[Date Prev][Date Next][Thread Prev][Thread Next][Date Index][Thread Index]

Re: Yes, they are special, but...

>From: Barry Margolin <barmar@think.com>
>Subject: Yes, they are special, but...
>    Date: Fri, 9 Jun 89 09:16 CDT
>    From: ai.gooch@mcc.com (William D. Gooch)
>	...."highly specialized hardware"....
>    I've heard this idea bandied about enough that I suppose I should
>    understand it by now, but - sorry if I'm being dense - I still don't
>    know what it means.  The term "specialized," usually stated as in
>    opposition to "general-purpose," implies that there are things one
>    cannot do on a Symbolics machine which other hardware does support.
>    If you don't mind my asking, what are those things?  
>It's not that Symbolics machines can't do things that other machines
>can, it's that they don't do many common things well....

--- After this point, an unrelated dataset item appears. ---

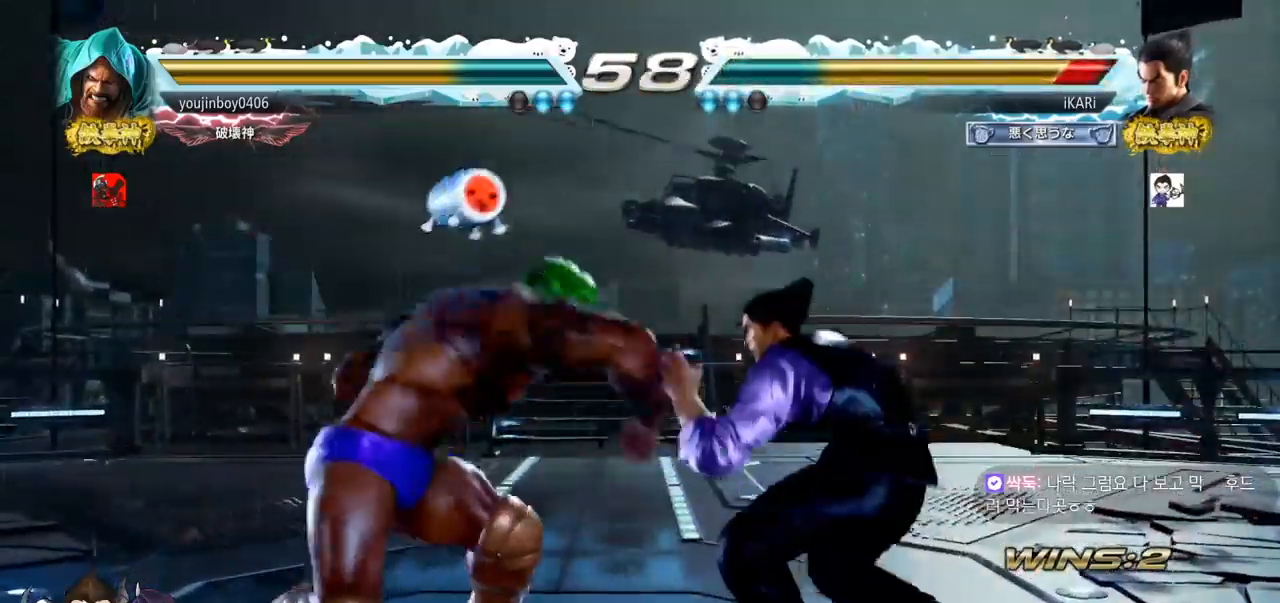
{"buttons": [], "left_stick": "right", "events": []}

It's also a problem that Lispms are _perceived_ as special-purpose
hardware, i.e. machines on which you can only run Zetalisp applications,

We're dealing with customers (and in some cases management) whose main line
of arguement is, basically, "why should we shell out 100K for a machine
that will only run this one program.  For a fraction of that we can get a
Sun, and have access to the whole Unix/C world."  Many of these are people,
by and large, who are going to have trouble justifying buying a machine
that won't run Wordstar or MacPaint.  When I was previously employed by
Another Large Company and we brought in the first Lispms, the management
went through the roof; how on earth, they wanted to know are we going to
get these things to time-share?  Whatta ya mean *one* user??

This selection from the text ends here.